So, how in practice?

We have gained an intuition for challenges in ML development and learned that versioning and collecting metadata is crucial for reproducibility. We are now answering the question of how to address these issues with in practice.

Data versioning tools

Data version control (DVC) or datmo are open source production tools for model management. In other words, they are versioning tools similar to git but address additional data scientist needs. One fundamental need is the integration of large files from different data sources. Git is not made to handle large files and the source for machine learning data is often on a different source (Public Cloud, Customer’s infrastructure).

Thus, the Git Large File Storage (LFS) replaces large files such as data input files with text pointers inside Git and stores the data on a remote server. Going one step further, we don’t want the data as part of the tool but the entire workflow. For a better understanding, the following figure illustrates a very basic scenario for DVC.

https://dvc.org/doc/use-cases/data-and-model-files-versioning

We publish and check out the code using a remote hub (Gitlab, Github, …) just as usual. On top of this, we use DVC to publish and retrieve data versions using a different hub. This separation of code and data makes it possible to test different program versions on various data versions. This is particularly useful to reproduce a model’s performance over time in production (after collecting new data).

On top of this, the tools address the following features (not exclusively):

  • Language- and Framework-agnostic: Implement projects in different languages (Python, R, Julia, ..) using different frameworks (TensorFlow, PyTorch, …)
  • Infrastructure-agnostic: Deploy models to different environments and infrastructures (Google Cloud, AWS, local infrastructure)

However, the infrastructure-agnostic feature comes with a drawback. DVC or datmo lack pipeline execution features for build pipelines, monitoring or error handling. The philosophy of these tools is to be very generic without running servers. They are slim command line tools without user interfaces.

Pachyderm

In order to come closer to continuous integration, we need deployment pipelines and modular infrastructure. The goal is an automated processes of releasing new versions, testing it on a staging environments and deploying it to customers. The borders between infrastructure and programming are blurring and the same should apply to machine learning. The two keywords that pop up in every (modern) infrastructure are containers (docker) and Kubernetes. Say hi to Pachyderm.

Pachyderm runs on top of Kubernetes which makes it deployable to any service that supports Kubernetes (Google Cloud Platform, AWS, Azure, Local infrastructure). Further, it integrates git-like features to version code as well as data and it shares many of its names (repository, pipeline, …). With Pachyderm, we configure continuous integration pipelines with container images.

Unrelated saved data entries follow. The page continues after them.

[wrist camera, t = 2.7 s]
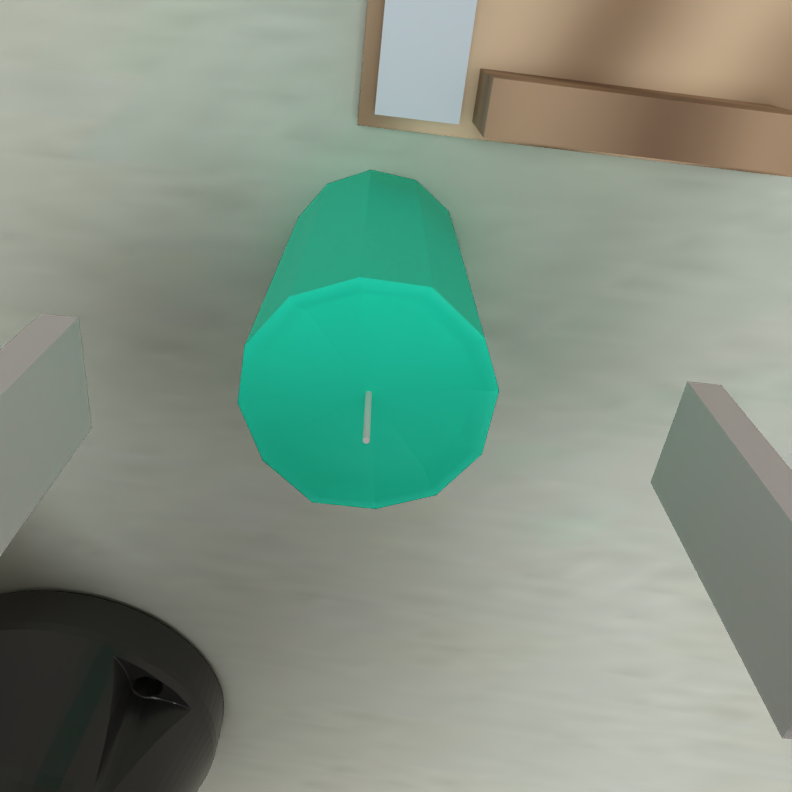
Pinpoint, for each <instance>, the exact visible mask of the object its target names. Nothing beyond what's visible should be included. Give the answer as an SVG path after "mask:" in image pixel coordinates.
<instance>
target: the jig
mask: <svg viewBox="0 0 792 792" xmlns="http://www.w3.org/2000/svg"><path fill="white" fill-rule="evenodd" d="M384 8H385V0H368V3H367V15H366V27H365V39H364V51H363V63H362V75H361V88H360V100H359V112H358V124H357V125H361V126H369V127H377V128H386V129H394V130H402V131H411V132H419V133H427V134H436V135H444V136H453V137H461V138H469V139H478V140H486V141H494V142H503V143H511V144H519V145H528V146H536V147H544V148H553V149H561V150H570V151H578V152H586V153H595V154H603V155H611V156H620V157H628V158H636V159H645V160H653V161H661V162H670V163H678V164H687V165H695V166H703V167H712V168H720V169H728V170H737V171H745V172H753V173H762V174H770V175H778V176H787V177H792V0H477V7H476V13H475V20H474V27H473V33H472V40H471V47H470V54H469V60H468V67H467V74H466V80H465V87H464V94H463V101H462V107H461V114H460V121H459V125H458V124H450V123H442V122H434V121H425V120H417V119H409V118H400V117H392V116H384V115H376V114H375V104H376V94H377V83H378V72H379V61H380V51H381V40H382V29H383V18H384Z"/></svg>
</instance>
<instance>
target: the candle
mask: <svg viewBox="0 0 792 792" xmlns="http://www.w3.org/2000/svg"><path fill="white" fill-rule="evenodd" d="M498 393H499V388H498V385H497V381H496V377H495V374H494V370H493V366H492V363H491V359H490V355H489V352H488V348H487V344H486V340H485V337H484V333H483V330H482V326H481V323H480V319H479V316H478V312H477V309H476V305H475V302H474V298H473V295H472V291H471V288H470V284H469V281H468V277H467V274H466V270H465V267H464V263H463V260H462V256H461V253H460V249H459V246H458V242H457V239H456V235H455V232H454V228H453V224H452V221H451V217H450V214H449V211H448V210H447V209H446V208H445V207H444V206H443V205H442V204H441V203H439V202H438V201H437V200H436V199H435V198H434V197H433V196H432V195H431V194H430V193H429V192H428V191H427V190H426V189H425V188H424V187H423V186H422V185H421V184H420V183H419V182H417V181H416V180H413V179H409V178H404V177H400V176H396V175H391V174H387V173H383V172H378V171H374V170H369V171H366V172H363V173H360V174H356V175H353V176H350V177H347V178H344V179H341V180H338V181H335V182H332V183H329V184H327V185H326V186H325V187H324V188H323V190H322V191H321V192H320V193H319V194H318V195H317V197H316V198H315V199H314V200H313V201H312V202H311V204H310V205H309V206H308V207H307V208H306V209H305V211H304V212H303V213H302V214H301V215H300V216H299V217H298V220H297V222H296V225H295V227H294V229H293V232H292V234H291V236H290V239H289V241H288V244H287V246H286V248H285V251H284V253H283V255H282V258H281V260H280V263H279V265H278V267H277V270H276V272H275V275H274V277H273V279H272V282H271V284H270V286H269V289H268V291H267V294H266V296H265V298H264V301H263V303H262V306H261V308H260V310H259V313H258V315H257V317H256V320H255V322H254V325H253V327H252V329H251V332H250V334H249V337H248V339H247V341H246V344H245V347H244V355H243V364H242V372H241V380H240V389H239V397H238V405H239V407H240V409H241V412H242V414H243V416H244V419H245V421H246V423H247V425H248V428H249V430H250V432H251V435H252V437H253V439H254V441H255V444H256V446H257V448H258V451H259V453H260V455H261V457H262V460H263V461H264V462H265V463H267V464H268V465H269V466H270V467H271V468H272V469H274V470H275V471H276V472H277V473H278V474H279V475H281V476H282V477H283V478H284V479H285V480H287V481H288V482H289V483H290V484H291V485H292V486H294V487H295V488H296V489H297V490H298V491H300V492H301V493H302V494H303V495H304V496H305V497H307V498H308V499H309V500H310V501H311V502H314V503H324V504H333V505H343V506H352V507H362V508H371V509H377V508H382V507H386V506H390V505H395V504H399V503H404V502H408V501H412V500H417V499H421V498H426V497H430V496H434V495H437V494H438V493H439V492H440V491H441V490H442V489H443V488H445V487H446V486H447V485H448V484H449V483H450V482H451V481H452V480H453V479H455V478H456V477H457V476H458V475H459V474H460V473H461V472H462V471H463V470H465V469H466V468H467V467H468V466H469V465H470V464H471V463H472V462H474V461H475V460H476V459H477V458H478V457H479V456H480V455H481V454H482V452H483V448H484V444H485V441H486V437H487V433H488V430H489V426H490V422H491V419H492V415H493V411H494V408H495V404H496V400H497V397H498Z"/></svg>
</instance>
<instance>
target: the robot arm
mask: <svg viewBox="0 0 792 792" xmlns="http://www.w3.org/2000/svg"><path fill="white" fill-rule="evenodd" d="M91 428H92V425H91V417H90V409H89V400H88V392H87V383H86V375H85V367H84V358H83V350H82V342H81V333H80V325H79V317H70V316H61V315H51V314H42V313H41V314H40V315H39V316H38V317H37V318H36V319H34V320H33V321H32V322H31V323H30V324H29V325H28V326H27V327H25V328H24V329H23V330H22V331H21V332H20V333H19V334H18V335H16V336H15V337H14V338H13V339H12V340H11V341H10V342H9V343H7V344H6V345H5V346H4V347H3V348H2V349H1V350H0V556H1V555H2V553H3V552H4V550H5V549H6V548H7V546H8V545H9V543H10V542H11V541H12V539H13V538H14V536H15V535H16V534H17V532H18V531H19V529H20V528H21V527H22V525H23V524H24V522H25V521H26V520H27V518H28V517H29V515H30V514H31V513H32V511H33V510H34V508H35V507H36V505H37V504H38V503H39V501H40V500H41V498H42V497H43V496H44V494H45V493H46V491H47V490H48V489H49V487H50V486H51V484H52V483H53V482H54V480H55V479H56V477H57V476H58V475H59V473H60V472H61V470H62V469H63V468H64V466H65V465H66V463H67V462H68V461H69V459H70V458H71V456H72V455H73V454H74V452H75V451H76V449H77V448H78V447H79V445H80V444H81V442H82V441H83V440H84V438H85V437H86V435H87V434H88V433H89V431H90V430H91ZM651 484H652V486H653V488H654V490H655V492H656V494H657V496H658V498H659V500H660V501H661V503H662V505H663V507H664V509H665V511H666V513H667V515H668V517H669V519H670V521H671V523H672V525H673V527H674V529H675V531H676V533H677V535H678V536H679V538H680V540H681V542H682V544H683V546H684V548H685V550H686V552H687V554H688V556H689V558H690V560H691V562H692V564H693V566H694V568H695V570H696V571H697V573H698V575H699V577H700V579H701V581H702V583H703V585H704V587H705V589H706V591H707V593H708V595H709V597H710V599H711V601H712V603H713V605H714V606H715V608H716V610H717V612H718V614H719V616H720V618H721V620H722V622H723V624H724V626H725V628H726V630H727V632H728V634H729V636H730V638H731V640H732V642H733V643H734V645H735V647H736V649H737V651H738V653H739V655H740V657H741V659H742V661H743V663H744V665H745V667H746V669H747V671H748V673H749V675H750V677H751V678H752V680H753V682H754V684H755V686H756V688H757V690H758V692H759V694H760V696H761V698H762V700H763V702H764V704H765V706H766V708H767V710H768V712H769V713H770V715H771V717H772V719H773V721H774V723H775V725H776V727H777V729H778V731H779V733H780V735H781V737H782V738H786V739H792V470H791V469H790V468H789V467H788V465H787V464H786V463H785V462H784V461H783V459H782V458H781V457H780V456H779V454H778V453H777V452H776V451H775V450H774V448H773V447H772V446H771V445H770V444H769V442H768V441H767V440H766V439H765V437H764V436H763V435H762V434H761V433H760V431H759V430H758V429H757V428H756V427H755V425H754V424H753V423H752V422H751V420H750V419H749V418H748V417H747V416H746V414H745V413H744V412H743V411H742V410H741V408H740V407H739V406H738V405H737V403H736V402H735V401H734V400H733V399H732V397H731V396H730V395H729V394H728V393H727V391H726V390H725V389H724V388H723V386H722V385H716V384H707V383H697V382H688V381H687V384H686V387H685V390H684V392H683V395H682V398H681V401H680V403H679V406H678V409H677V412H676V414H675V417H674V420H673V423H672V425H671V428H670V431H669V433H668V436H667V439H666V442H665V444H664V447H663V450H662V453H661V455H660V458H659V461H658V464H657V466H656V469H655V472H654V475H653V477H652V480H651ZM223 715H224V704H223V697H222V693H221V689H220V686H219V684H218V681H217V679H216V677H215V675H214V673H213V672H212V670H211V669H210V667H209V665H208V664H207V663H206V661H205V660H204V659H203V658H202V656H201V655H200V654H199V653H198V652H197V651H196V650H195V649H194V648H193V647H192V646H191V645H190V644H189V643H188V642H186V641H185V640H184V639H183V638H182V637H180V636H179V635H178V634H176V633H175V632H174V631H172V630H171V629H169V628H168V627H166V626H164V625H163V624H161V623H159V622H158V621H156V620H154V619H152V618H150V617H148V616H146V615H144V614H142V613H140V612H138V611H135V610H133V609H131V608H128V607H125V606H122V605H120V604H117V603H113V602H110V601H107V600H103V599H99V598H95V597H90V596H86V595H80V594H74V593H65V592H53V591H29V592H17V593H9V594H3V595H0V792H197V791H198V789H199V788H200V786H201V784H202V783H203V781H204V779H205V778H206V776H207V774H208V772H209V769H210V767H211V764H212V762H213V759H214V756H215V752H216V747H217V743H218V739H219V735H220V730H221V726H222V722H223Z"/></svg>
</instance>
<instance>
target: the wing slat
mask: <svg viewBox="0 0 792 792" xmlns="http://www.w3.org/2000/svg"><path fill="white" fill-rule="evenodd" d="M476 7H477V0H385V8H384V18H383V29H382V40H381V51H380V61H379V72H378V83H377V94H376V104H375V114H376V115H384V116H392V117H400V118H409V119H417V120H425V121H434V122H442V123H450V124H458V125H459V121H460V114H461V107H462V101H463V94H464V87H465V80H466V74H467V67H468V60H469V54H470V47H471V40H472V33H473V27H474V20H475V13H476Z"/></svg>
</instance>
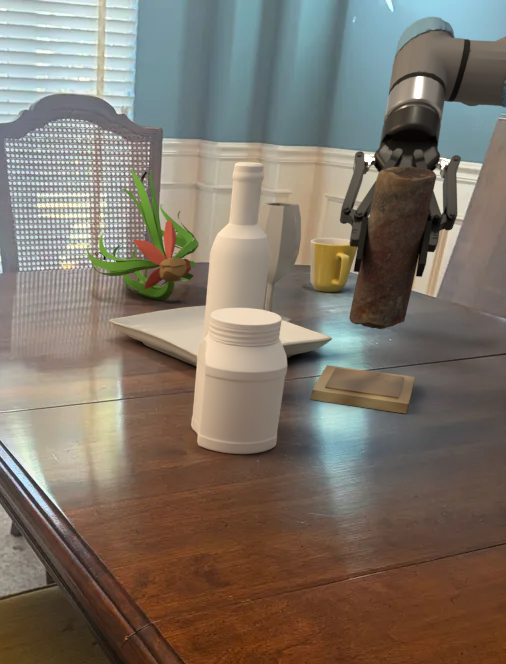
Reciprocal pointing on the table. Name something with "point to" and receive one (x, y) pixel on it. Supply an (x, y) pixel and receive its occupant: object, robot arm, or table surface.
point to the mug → (330, 263)
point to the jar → (239, 382)
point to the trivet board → (364, 389)
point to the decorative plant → (152, 250)
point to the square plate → (201, 333)
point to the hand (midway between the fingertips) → (388, 267)
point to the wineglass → (280, 242)
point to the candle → (392, 246)
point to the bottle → (239, 249)
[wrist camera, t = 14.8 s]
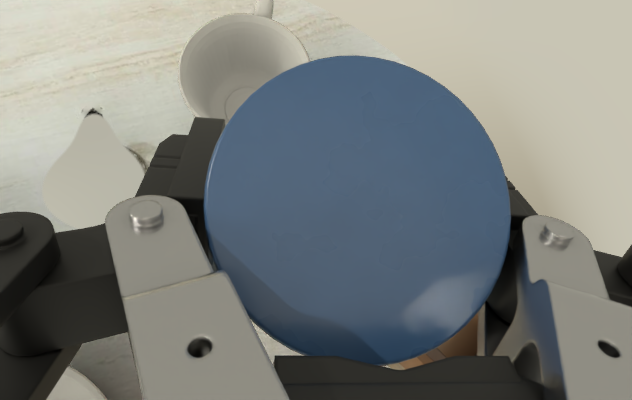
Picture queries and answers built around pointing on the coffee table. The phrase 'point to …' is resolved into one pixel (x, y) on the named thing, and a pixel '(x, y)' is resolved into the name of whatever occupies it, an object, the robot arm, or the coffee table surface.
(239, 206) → the blue tin
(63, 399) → the dish
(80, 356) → the coffee table surface
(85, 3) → the coffee table surface
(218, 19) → the teacup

Image result for pachyderm data science
https://www.slideshare.net/joshlk100/reproducible-data-science-review-of-pachyderm-data-version-control-and-git-lfs-tools

The above figure shows a baseline workflow in Pachyderm. Assuming that we already created a repository and coded our model, we put a file to our dedicated data storage. We then create pipelines whose configurations are written as JSON-files and can look as follows:

{
  "pipeline": {
    "name": "word-count"
  },
  "transform": {
    "image": "docker-image",
    "cmd": ["/bin", "/pfs/data", "/pfs/out"]
  },
  "input": {
      "pfs": {
        "repo": "data",
        "glob": "/*"
      }
  }
}

By executing the above configuration with the Pachyderm command line interface pachctl create-pipeline -f above_pipeline.json, we run the commands in cmd within the container created from an image defined in image. Further, we use remote storages like S3 or store it on the Pachyderm File System (pfs). PFS is a distributed filesystem which is, until a certain level, comparable to the Hadoop file system (HDFS) where MapReduce-Jobs are replaced by Pachyderm pipelines (see 8).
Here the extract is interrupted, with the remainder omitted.